Publié par : pkoi006 le : mars 16, 2009
Pour tout homme, le bonheur semble être le but plus ou moins conscient de l’existence. Mais peut-on déterminer ce que l’on entend par bonheur? Le bonheur est certes désirable, mais ne doit-il pas être conscient de lui-même, et donc se faire sagesse, pour être atteint?
La recherche du bonheur
- Pascal l’affirme : “Tous les honunes recherchent d’être heureux. Cela est sans exception, quelques différents moyens qu’ils y emploient… C’est le motif de toutes les actions de tous les hommes. Jusqu’à ceux qui vont se pendre.” Ainsi, derrière l’activité quotidienne, et même dans les projets les plus fous, l’homme chercherait à être heureux, c’est-à-dire à obtenir un contentement, un bien-être dont il puisse dire qu’il le satisfasse complètement.
- De nombreux penseurs de l’Antiquité ont fait du bonheur le souverain bien, c’est-à-dire que la finalité de l’action humaine consiste en la recherche du bonheur. On appelle “eudémonisme” (du grec eudaimôn, qui signifie “heureux”) une telle pensée. Le bonheur est le bien le plus précieux puisqu’on ne le recherche pas pour autre chose que lui-même. Au contraire, les autres biens (richesses, situations, honneurs … ) sont recherchés comme des moyens pour atteindre le bonheur. Le bonheur est une fin en soi.
Le bonheur, un idéal inaccessible ?
- Les circonstances de l’existence, les malheurs personnels ou collectifs, la condition mortelle de l’homme sont autant de faits qui rendent difficile la réalisation du bonheur. De plus, comment mon bonheur peut-il s’accorder avec celui des autres? Le bonheur ne serait alors qu’un idéal, un horizon lointain sans cesse repoussé.

* _Consigne_
Reprenez le texte sur le bonheur et poursuivez-en la rédaction à partir de sa dernière phrase.

Extraits du jeu de données

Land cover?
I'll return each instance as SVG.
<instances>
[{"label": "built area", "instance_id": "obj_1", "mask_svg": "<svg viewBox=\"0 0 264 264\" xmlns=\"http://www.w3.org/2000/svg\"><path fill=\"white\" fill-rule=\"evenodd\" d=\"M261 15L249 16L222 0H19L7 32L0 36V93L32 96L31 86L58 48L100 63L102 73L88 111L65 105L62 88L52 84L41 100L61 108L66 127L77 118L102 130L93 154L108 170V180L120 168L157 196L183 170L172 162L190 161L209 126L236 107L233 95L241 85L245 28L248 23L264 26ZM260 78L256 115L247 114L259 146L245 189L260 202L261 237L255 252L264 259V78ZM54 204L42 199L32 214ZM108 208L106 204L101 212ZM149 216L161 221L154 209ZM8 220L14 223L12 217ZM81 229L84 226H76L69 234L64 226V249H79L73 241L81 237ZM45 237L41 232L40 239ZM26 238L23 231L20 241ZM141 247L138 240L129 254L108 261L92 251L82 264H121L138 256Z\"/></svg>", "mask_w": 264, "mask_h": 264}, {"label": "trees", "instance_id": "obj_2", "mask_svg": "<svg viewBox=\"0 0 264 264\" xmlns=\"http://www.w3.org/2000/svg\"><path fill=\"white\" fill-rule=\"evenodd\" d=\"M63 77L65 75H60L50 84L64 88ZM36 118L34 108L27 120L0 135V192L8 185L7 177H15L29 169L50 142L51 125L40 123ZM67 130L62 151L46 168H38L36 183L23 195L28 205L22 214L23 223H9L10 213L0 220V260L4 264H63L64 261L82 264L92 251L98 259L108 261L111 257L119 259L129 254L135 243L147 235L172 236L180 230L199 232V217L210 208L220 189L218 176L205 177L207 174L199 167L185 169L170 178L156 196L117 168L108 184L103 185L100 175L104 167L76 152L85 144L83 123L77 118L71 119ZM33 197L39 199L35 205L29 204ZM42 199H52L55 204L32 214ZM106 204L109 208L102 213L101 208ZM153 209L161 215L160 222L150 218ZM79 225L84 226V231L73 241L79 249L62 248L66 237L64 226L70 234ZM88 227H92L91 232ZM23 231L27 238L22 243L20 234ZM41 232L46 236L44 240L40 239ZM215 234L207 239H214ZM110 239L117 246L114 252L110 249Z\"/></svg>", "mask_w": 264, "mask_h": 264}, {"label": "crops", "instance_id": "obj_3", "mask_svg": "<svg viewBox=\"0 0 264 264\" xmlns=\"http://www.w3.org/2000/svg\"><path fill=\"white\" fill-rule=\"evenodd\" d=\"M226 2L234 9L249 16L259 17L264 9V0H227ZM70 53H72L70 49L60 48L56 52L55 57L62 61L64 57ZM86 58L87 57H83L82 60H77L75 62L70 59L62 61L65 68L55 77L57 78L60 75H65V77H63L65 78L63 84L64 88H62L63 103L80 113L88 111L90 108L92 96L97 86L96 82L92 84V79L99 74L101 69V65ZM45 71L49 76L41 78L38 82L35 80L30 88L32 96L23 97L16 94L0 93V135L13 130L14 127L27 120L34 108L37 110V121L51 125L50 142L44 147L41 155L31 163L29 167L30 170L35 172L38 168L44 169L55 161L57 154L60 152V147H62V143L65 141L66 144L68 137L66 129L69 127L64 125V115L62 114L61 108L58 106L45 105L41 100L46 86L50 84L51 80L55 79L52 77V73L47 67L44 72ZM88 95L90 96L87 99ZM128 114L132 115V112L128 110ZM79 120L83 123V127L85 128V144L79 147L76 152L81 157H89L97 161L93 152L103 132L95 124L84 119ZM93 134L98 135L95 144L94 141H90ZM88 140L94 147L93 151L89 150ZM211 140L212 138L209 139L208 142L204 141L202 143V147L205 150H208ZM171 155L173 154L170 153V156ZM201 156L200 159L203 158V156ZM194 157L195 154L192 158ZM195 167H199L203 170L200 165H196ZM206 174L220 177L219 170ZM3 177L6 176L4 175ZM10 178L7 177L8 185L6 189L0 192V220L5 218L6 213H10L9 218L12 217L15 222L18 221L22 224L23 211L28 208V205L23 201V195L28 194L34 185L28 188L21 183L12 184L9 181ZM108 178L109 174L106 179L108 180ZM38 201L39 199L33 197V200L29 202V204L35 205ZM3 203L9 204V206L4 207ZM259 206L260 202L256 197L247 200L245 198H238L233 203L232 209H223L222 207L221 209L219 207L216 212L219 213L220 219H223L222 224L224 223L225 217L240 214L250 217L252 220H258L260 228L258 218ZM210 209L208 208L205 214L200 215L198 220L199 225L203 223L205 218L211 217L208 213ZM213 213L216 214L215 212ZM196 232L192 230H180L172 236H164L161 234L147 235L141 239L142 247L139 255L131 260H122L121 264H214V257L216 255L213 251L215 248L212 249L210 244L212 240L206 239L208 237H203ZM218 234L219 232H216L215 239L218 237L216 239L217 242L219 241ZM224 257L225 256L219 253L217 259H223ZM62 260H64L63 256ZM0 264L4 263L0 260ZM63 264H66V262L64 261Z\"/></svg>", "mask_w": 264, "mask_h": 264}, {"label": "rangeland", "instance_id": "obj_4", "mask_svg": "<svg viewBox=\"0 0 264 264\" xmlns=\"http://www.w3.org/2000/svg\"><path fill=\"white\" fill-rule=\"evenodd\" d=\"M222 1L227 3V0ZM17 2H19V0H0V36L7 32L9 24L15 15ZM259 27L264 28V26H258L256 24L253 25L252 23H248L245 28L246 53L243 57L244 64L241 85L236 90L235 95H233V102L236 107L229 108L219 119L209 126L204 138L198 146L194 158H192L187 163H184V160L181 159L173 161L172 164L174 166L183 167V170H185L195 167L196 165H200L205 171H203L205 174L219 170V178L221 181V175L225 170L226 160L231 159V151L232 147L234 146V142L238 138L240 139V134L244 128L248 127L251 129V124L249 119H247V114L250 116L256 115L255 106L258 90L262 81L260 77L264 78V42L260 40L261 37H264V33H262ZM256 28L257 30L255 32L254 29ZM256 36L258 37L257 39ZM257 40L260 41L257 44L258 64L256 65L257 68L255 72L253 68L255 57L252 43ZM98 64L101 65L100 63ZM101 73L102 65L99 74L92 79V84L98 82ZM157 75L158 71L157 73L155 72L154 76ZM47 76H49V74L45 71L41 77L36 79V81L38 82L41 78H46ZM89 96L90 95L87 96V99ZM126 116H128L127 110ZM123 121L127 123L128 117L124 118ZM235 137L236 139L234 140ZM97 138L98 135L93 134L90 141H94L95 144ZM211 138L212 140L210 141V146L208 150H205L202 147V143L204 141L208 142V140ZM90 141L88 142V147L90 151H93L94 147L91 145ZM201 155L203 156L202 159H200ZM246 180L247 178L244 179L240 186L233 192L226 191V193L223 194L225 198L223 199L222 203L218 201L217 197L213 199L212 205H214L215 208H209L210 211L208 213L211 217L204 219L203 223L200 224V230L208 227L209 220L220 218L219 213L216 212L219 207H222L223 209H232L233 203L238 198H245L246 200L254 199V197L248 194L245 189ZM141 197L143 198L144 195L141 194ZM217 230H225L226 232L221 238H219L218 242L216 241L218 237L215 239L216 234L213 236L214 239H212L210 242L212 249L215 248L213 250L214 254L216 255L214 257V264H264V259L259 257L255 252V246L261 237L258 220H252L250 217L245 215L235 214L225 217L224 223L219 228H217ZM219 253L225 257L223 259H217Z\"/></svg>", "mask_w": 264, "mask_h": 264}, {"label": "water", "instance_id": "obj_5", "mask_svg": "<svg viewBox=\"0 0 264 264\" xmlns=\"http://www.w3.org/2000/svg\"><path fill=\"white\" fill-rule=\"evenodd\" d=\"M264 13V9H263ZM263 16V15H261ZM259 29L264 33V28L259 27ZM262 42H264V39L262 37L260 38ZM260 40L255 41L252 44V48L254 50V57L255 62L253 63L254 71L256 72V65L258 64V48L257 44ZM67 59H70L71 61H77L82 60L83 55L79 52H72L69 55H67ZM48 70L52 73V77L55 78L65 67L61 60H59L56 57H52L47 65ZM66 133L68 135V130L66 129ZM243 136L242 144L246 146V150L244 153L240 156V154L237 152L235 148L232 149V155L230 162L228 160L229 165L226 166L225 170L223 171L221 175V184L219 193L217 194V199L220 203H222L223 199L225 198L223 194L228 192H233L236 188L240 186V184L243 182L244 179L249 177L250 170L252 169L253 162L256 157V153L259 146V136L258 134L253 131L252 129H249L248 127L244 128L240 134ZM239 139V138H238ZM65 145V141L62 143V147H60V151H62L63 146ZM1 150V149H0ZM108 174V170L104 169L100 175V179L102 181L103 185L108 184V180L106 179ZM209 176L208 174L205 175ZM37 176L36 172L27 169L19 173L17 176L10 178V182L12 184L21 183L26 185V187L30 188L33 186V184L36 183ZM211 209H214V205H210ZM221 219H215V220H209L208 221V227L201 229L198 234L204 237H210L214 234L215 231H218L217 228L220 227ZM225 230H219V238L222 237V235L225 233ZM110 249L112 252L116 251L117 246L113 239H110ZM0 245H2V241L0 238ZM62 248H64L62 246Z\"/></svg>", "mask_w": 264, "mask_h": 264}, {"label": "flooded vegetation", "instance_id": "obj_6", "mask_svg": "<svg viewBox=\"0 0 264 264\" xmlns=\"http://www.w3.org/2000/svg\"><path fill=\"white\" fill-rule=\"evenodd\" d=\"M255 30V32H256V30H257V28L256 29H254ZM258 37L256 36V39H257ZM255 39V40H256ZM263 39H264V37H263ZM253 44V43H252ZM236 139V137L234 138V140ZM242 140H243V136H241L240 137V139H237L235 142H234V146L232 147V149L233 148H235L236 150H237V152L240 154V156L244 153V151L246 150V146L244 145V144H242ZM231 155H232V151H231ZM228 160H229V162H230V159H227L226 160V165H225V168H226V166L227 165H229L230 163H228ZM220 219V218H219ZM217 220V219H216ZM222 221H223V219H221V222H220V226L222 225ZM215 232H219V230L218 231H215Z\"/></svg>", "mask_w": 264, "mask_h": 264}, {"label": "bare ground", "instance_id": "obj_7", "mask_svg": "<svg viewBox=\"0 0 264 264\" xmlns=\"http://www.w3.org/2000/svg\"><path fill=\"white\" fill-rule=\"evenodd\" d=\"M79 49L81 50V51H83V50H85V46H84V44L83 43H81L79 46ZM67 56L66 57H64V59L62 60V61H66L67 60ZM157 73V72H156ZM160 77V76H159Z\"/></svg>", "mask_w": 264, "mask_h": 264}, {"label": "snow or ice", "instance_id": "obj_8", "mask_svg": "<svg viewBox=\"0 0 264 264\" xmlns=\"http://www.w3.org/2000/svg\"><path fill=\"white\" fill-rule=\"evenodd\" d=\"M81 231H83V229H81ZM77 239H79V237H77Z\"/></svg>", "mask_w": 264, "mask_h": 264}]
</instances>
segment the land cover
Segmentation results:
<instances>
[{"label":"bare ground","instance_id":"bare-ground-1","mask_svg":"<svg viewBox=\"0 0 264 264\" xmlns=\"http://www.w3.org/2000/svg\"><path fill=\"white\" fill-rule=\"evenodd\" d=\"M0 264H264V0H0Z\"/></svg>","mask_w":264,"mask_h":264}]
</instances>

* _Résultat attendu_
- Nous désirons être heureux mais il nous est difficile de définir le contenu de ce désir. Est-ce la richesse? la santé? l’amour ? D’ailleurs, pour Schopenhauer, nous ne pouvons pas combler tous nos désirs et, surtout, lorsqu’un désir est satisfait, un autre surgit, nous empêchant d’obtenir le repos nécessaire à tout contentement. Comme l’indique le philosophe Heidegger, le mode d’être de toute conscience est le “souci”. Le désir qui nous habite est signe de notre éloignement du bonheur.
La sagesse ou comment être heureux ?
- Toute existence humaine connaît le malheur. Pourtant, notre attitude face aux épreuves dépend de nous. Nous ne sommes pas obligés de nous installer dans un pessimisme face à tout ce qui nous arrive. Comme l’indique le philosophe Alain, le bonheur est aussi une affaire de volonté et on ne peut rendre une personne heureuse malgré elle. Si les circonstances de notre existence peuvent être plus ou moins favorables, nous sommes responsables de ce que nous en faisons.
- Nous désirons le bonheur, mais nous ne souhaitons pas que ce bonheur soit l’effet du hasard ou d’un moyen artificiel. La “pilule” du bonheur ne satisfait pas notre volonté de maîtrise sur notre existence et ne pourrait être au mieux qu’un soutien provisoire. C’est donc librement que nous voulons être heureux. La sagesse, qui associe connaissance et pratique, consiste justement à faire de l’homme le maître de sa vie et de son bonheur.